Friday, April 13, 2018

Scholastic book cover: "Hammerin' Hank of the Braves"

There's an "anniversary factor" to this post. It was 64 years ago today — April 13, 1954 — that Henry Louis "Hank" Aaron made his debut in Major League Baseball. The 20-year-old went for 0-for-5 while playing left field and batting fifth for the Milwaukee Braves in their 9-8 loss to the Cincinnati Reds.

  • Title: Hammerin' Hank of the Braves
  • Author: Joel H. Cohen
  • Cover photograph: Wide World News Photo Service
  • Publisher: Scholastic Book Services (TK 1838)
  • Cover price: 75 cents
  • Year: Fourth printing, September 1973 [book first published in 1971]
  • Pages: 176
  • Format: Paperback
  • First sentences: Hank had wanted it to happen at home at Atlanta Stadium. Now he just wanted it to happen. "It" was the 3,000th base hit of his major-league career — the hit that, until then, had been reached by only seven other great hitters in the entire history of baseball.
  • Last sentence: It's a safe bet that Hammerin' Hank, one of the greatest who ever put wood to horsehide, will keep looking for ways to improve on his near perfection until the sad day when he hangs up Number 44 for the last time.
  • Random sentence from middle: The most drastic shift used against Hank was fielded by Cincinnati in a game on June 30, 1969, when Manager Dave Bristol added a fourth outfielder against him.
  • Rating on Amazon: There are only two reviews.

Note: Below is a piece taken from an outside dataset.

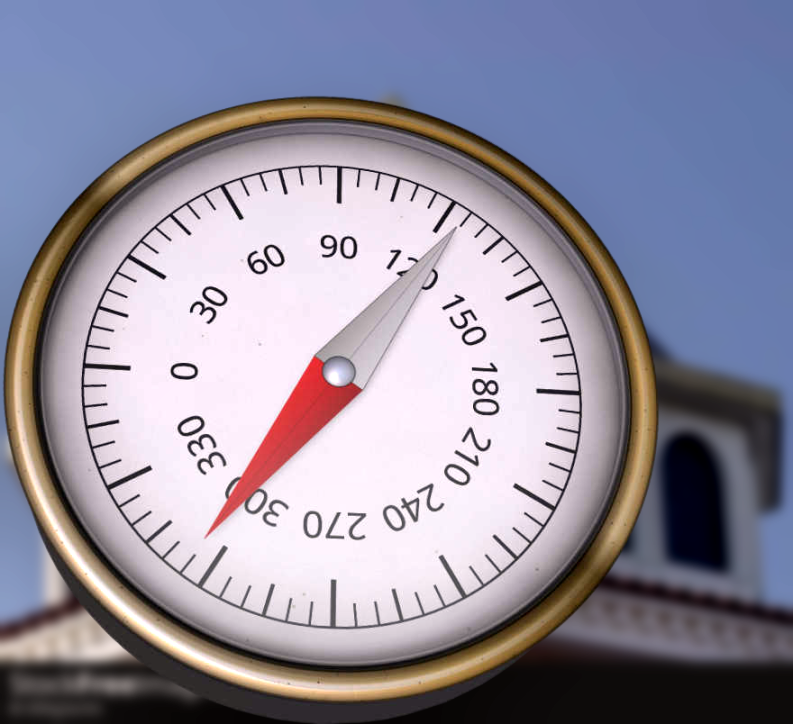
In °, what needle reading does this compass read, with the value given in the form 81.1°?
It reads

Both are five stars.
  • Amazon review: In 2016, Hawkins wrote: "I bought this book from SBS in 1971 when it was first published, and I was 11 years old. It was entertaining, and turned me into a Hank Aaron fan for life. Mr. Aaron is more than a gifted ball player. He is the kind of role model kids today need more of."
  • Notes: This fourth printing has an introduction, "Countdown to Glory," that discusses Aaron's pursuit of Babe Ruth's career record for home runs during the 1973 season. But it was clearly penned before it was known whether Aaron would reach or pass the record that season. In fact, he did not tie and pass Ruth until April 1974. The book includes Aaron's batting statistics through the 1970 season. But, oddly, it also includes his fielding statistics through the 1972 season. ... Author Joel H. Cohen wrote numerous sports books during the 1970s on the likes of Steve Garvey, Joe Morgan, Oscar Robertson, Manny Sanguillen, Jim Palmer, Johnny Unitas and Tom Seaver. He also wrote about Lucille Ball, The Six Million Dollar Man, and Bill Cosby. He is, I believe, a different Joel H. Cohen than the Joel H. Cohen who is a writer for The Simpsons and also different than the screenwriter Joel Cohen who co-wrote Toy Story.